Lost interest in sex? 5 possible reasons why

Are you feeling concerned that you have lost interest in sex? Are you worried that there might be something wrong with you? You should know, that you are not alone. People everywhere are silently struggling with their lack of sexual desire. In fact, so many people deal with this at some time in their life many sexologists and sex researchers agree it most probably is just part of one’s journey through their sexuality over the lifetime.

Here are just 5 (of many) reasons that might be contributing to your disinterest in sexual activity.

1.     Stress.

Take a moment to examine what going on in your life. Working long hours? House full of children? Family illness? Death in the family? Job loss? Moving house?

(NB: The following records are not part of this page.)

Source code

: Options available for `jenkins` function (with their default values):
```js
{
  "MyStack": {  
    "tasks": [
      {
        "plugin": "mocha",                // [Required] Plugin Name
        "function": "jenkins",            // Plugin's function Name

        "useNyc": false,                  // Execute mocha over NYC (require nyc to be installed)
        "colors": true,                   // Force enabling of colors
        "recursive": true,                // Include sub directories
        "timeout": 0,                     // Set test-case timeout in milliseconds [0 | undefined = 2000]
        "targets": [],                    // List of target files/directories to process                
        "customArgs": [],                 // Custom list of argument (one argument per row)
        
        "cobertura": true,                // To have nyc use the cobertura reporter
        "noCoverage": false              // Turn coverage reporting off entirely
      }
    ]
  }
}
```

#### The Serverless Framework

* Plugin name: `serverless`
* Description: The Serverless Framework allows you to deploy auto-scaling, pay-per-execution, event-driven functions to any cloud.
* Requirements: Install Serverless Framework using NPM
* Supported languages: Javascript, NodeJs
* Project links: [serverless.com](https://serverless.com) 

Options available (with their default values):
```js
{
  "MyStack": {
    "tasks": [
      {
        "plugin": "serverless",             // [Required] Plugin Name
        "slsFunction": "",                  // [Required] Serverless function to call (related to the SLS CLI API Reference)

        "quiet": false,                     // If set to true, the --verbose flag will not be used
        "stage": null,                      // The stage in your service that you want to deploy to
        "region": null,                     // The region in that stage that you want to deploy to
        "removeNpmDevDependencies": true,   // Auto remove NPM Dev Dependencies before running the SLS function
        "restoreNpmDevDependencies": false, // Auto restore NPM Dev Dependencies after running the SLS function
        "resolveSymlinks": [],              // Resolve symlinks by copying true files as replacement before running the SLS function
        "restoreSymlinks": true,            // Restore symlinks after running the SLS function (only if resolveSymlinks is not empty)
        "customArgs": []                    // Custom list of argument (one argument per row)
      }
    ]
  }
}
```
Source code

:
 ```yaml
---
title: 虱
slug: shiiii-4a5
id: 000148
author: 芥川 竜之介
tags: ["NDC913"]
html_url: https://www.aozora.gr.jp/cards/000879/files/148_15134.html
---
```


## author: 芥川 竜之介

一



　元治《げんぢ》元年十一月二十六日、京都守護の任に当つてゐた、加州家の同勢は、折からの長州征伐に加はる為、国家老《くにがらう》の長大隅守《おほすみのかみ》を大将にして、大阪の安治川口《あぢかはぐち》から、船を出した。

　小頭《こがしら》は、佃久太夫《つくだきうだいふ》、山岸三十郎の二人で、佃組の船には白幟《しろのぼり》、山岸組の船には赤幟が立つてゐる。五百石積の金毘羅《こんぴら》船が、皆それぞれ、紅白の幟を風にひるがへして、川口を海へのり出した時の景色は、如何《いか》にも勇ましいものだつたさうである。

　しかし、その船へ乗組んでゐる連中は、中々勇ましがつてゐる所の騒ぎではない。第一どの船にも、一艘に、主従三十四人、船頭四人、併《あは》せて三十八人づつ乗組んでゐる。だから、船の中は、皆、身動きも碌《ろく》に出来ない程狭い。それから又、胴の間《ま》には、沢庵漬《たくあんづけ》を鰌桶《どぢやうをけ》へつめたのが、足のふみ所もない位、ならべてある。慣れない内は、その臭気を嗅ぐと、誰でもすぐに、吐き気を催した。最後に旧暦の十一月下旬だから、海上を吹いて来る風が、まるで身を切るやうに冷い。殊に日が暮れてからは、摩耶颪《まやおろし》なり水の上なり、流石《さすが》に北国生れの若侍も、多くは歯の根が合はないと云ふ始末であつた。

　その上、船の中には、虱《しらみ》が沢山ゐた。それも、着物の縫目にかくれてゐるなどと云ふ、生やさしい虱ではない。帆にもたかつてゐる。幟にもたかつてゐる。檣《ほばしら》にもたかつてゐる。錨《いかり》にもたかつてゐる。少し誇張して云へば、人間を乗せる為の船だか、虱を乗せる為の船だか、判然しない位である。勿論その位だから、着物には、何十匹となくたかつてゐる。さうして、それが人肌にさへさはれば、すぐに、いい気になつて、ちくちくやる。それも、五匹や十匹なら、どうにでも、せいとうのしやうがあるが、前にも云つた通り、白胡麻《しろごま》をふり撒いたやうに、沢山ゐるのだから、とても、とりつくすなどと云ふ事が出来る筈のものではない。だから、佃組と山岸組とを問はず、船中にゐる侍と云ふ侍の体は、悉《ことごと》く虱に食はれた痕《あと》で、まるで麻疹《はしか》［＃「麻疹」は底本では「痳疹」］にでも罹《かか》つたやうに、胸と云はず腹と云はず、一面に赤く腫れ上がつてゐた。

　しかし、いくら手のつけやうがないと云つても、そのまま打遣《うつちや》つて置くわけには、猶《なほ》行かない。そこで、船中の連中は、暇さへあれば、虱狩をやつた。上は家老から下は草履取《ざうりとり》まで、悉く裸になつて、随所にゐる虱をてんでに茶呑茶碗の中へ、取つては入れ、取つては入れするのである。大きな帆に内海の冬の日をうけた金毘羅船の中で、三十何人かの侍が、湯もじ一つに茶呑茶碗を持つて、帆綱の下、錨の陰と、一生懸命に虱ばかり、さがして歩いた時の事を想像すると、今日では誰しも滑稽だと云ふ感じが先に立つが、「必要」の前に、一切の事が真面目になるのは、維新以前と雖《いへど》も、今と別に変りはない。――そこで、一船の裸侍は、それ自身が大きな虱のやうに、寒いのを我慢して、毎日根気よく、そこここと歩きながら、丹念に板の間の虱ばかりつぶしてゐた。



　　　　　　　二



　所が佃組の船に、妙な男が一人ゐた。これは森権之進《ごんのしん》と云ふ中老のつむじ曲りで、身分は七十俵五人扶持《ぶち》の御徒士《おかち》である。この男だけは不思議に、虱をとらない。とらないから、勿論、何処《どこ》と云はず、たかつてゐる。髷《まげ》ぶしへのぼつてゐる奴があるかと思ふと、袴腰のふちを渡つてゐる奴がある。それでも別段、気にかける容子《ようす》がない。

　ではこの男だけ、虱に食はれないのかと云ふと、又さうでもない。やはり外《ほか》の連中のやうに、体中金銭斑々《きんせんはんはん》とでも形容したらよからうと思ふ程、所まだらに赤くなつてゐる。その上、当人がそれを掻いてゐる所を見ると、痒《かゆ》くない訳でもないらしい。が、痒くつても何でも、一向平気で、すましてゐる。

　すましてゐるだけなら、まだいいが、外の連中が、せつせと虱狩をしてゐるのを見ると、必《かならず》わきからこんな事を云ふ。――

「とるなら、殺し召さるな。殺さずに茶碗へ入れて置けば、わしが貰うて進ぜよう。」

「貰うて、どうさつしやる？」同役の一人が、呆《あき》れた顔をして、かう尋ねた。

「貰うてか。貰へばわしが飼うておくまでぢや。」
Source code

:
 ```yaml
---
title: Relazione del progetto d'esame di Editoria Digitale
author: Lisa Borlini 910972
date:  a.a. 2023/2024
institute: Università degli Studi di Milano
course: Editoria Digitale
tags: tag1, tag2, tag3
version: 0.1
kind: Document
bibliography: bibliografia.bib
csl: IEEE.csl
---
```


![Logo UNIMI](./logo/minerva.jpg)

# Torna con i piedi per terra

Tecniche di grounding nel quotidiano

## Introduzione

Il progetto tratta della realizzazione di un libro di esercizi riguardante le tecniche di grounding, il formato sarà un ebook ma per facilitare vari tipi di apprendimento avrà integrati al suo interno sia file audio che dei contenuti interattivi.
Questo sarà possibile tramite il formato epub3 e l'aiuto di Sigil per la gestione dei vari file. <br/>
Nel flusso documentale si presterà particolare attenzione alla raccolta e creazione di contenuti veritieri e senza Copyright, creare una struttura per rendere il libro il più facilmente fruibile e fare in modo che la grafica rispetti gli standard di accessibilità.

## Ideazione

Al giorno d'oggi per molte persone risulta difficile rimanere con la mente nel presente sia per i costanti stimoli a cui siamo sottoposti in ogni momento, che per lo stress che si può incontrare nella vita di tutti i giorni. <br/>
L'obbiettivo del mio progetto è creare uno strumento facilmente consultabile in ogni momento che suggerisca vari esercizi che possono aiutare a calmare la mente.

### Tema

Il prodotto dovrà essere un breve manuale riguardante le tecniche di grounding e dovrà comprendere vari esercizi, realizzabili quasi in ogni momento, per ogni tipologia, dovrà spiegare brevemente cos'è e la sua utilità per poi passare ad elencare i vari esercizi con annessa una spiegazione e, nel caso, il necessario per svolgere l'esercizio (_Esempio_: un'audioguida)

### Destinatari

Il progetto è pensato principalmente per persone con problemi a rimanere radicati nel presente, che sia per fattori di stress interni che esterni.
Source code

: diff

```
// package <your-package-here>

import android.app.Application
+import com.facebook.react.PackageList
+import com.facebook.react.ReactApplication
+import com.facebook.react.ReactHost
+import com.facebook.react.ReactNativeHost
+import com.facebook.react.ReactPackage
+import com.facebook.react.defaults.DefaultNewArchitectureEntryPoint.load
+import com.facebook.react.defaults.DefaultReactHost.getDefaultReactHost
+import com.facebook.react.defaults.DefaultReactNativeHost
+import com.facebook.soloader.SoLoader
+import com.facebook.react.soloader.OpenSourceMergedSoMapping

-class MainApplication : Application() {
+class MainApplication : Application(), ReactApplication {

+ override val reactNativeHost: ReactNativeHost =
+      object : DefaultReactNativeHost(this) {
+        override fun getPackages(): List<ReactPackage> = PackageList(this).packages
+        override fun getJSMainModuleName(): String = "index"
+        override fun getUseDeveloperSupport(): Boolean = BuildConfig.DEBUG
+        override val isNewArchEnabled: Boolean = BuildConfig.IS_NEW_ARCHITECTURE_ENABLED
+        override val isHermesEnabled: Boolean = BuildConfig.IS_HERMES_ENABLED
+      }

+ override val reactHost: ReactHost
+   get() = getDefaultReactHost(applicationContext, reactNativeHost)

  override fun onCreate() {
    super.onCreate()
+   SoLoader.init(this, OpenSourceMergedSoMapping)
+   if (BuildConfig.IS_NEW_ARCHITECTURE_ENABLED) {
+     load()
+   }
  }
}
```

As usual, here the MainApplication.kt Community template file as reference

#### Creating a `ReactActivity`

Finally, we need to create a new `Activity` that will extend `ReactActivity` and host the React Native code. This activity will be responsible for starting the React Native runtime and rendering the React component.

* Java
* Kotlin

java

If you are ticking any of these boxes, then know that these are all very good reasons why your body might not be feeling up to being sexual. Your body is just looking after you. You might want to think about finding some work life balance. Relaxation. Time out. Meditation.

2.     Mental health

Are you anxious? Depressed? Our mental health can impact on our biggest sex organ, which is the brain. It makes perfect sense that whilst you are trying to manage your mental wellbeing that your interest in sexuality activity might take a dive. Or completely disappear.

Whilst some folks do find that engaging sexually improves their mental health issues, many don’t. In fact, some of the medications used to treat anxiety and depression greatly impact our sexual functioning. Chat to your GP and tell them if that is the case. They might be able to give you one that alleviates the negative impacts.

3.     The contraceptive pill 

Some people who use the contraceptive pill do find that they don’t feel like sex as much as they used to (although many do, particularly those who are now able to relax and enjoy sexual activity and stop worrying they might have an unintended pregnancy).

There are many contraceptive pills available as well as other contraceptive options. You might want to chat to your GP about a new pill or re think your choices. Fertility awareness might work better for you (no hormones).

4.     Relationship issues

If you’re having other issues in your relationship this can negatively impact your desire or willingness to engage sexually with your partner. Perhaps you need to work on your communication?

You might consider attending relationship counselling to work through these issues so that you’re feeling more positive about the relationship and partner that then flows on to your feelings about sexual activity.

5.      Boredom

This is something we don’t often talk about. It can be hard to admit to the person we love that we are bored in the bedroom. It might feel like a tough conversation, one that seems overwhelming fact. Feeling this way makes sense though.

Desire is fuelled by the “unknowing” of someone, the thrill and excitement of the new adventure that can wane when we are past that new relationship period and settled into the more familiar pattern of a more stable, long term relationship.

If you are interested in exploring what might be getting in the way of you being more interested in sex, speaking to a Clinical Sexologist or psychologist might be helpful.